▸ WHAT THE EXERCISE ASKS
Please read the records below and return each line holding the string "moderate".

(Beginning of ENTRIES SHOWN)

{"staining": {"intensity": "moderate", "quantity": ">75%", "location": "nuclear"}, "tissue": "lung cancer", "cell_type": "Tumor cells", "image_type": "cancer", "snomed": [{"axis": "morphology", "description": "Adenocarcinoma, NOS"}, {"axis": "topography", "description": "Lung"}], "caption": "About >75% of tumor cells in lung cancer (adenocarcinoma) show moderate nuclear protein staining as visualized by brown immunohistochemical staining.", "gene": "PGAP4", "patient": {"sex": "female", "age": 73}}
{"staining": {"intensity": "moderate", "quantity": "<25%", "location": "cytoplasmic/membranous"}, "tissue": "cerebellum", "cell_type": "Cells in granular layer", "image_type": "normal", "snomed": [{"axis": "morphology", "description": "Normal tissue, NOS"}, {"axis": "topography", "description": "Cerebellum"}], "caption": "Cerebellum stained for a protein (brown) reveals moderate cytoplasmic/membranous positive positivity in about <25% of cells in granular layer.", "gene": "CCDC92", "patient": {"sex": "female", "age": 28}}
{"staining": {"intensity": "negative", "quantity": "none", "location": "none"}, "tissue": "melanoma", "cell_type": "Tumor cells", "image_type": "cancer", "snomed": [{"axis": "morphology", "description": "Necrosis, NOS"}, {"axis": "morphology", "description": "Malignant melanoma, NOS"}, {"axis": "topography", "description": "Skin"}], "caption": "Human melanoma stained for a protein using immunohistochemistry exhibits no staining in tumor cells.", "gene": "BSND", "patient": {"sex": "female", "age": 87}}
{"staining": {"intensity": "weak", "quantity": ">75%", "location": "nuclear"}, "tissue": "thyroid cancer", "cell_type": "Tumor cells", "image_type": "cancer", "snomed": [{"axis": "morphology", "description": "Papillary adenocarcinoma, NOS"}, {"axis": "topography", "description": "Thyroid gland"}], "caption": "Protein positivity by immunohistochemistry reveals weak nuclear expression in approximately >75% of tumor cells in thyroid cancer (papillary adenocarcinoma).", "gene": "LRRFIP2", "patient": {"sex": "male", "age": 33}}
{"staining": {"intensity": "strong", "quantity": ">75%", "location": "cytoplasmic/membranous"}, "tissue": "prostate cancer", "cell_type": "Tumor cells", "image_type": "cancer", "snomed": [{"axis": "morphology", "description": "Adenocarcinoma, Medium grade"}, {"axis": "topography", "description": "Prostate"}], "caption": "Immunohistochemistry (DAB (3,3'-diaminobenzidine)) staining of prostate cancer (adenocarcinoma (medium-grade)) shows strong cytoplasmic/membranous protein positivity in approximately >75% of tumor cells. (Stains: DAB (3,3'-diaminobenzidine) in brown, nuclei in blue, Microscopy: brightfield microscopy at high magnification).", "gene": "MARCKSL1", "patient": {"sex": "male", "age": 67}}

(End of ENTRIES SHOWN)

▸ COMPLETED EXERCISE
{"staining": {"intensity": "moderate", "quantity": ">75%", "location": "nuclear"}, "tissue": "lung cancer", "cell_type": "Tumor cells", "image_type": "cancer", "snomed": [{"axis": "morphology", "description": "Adenocarcinoma, NOS"}, {"axis": "topography", "description": "Lung"}], "caption": "About >75% of tumor cells in lung cancer (adenocarcinoma) show moderate nuclear protein staining as visualized by brown immunohistochemical staining.", "gene": "PGAP4", "patient": {"sex": "female", "age": 73}}
{"staining": {"intensity": "moderate", "quantity": "<25%", "location": "cytoplasmic/membranous"}, "tissue": "cerebellum", "cell_type": "Cells in granular layer", "image_type": "normal", "snomed": [{"axis": "morphology", "description": "Normal tissue, NOS"}, {"axis": "topography", "description": "Cerebellum"}], "caption": "Cerebellum stained for a protein (brown) reveals moderate cytoplasmic/membranous positive positivity in about <25% of cells in granular layer.", "gene": "CCDC92", "patient": {"sex": "female", "age": 28}}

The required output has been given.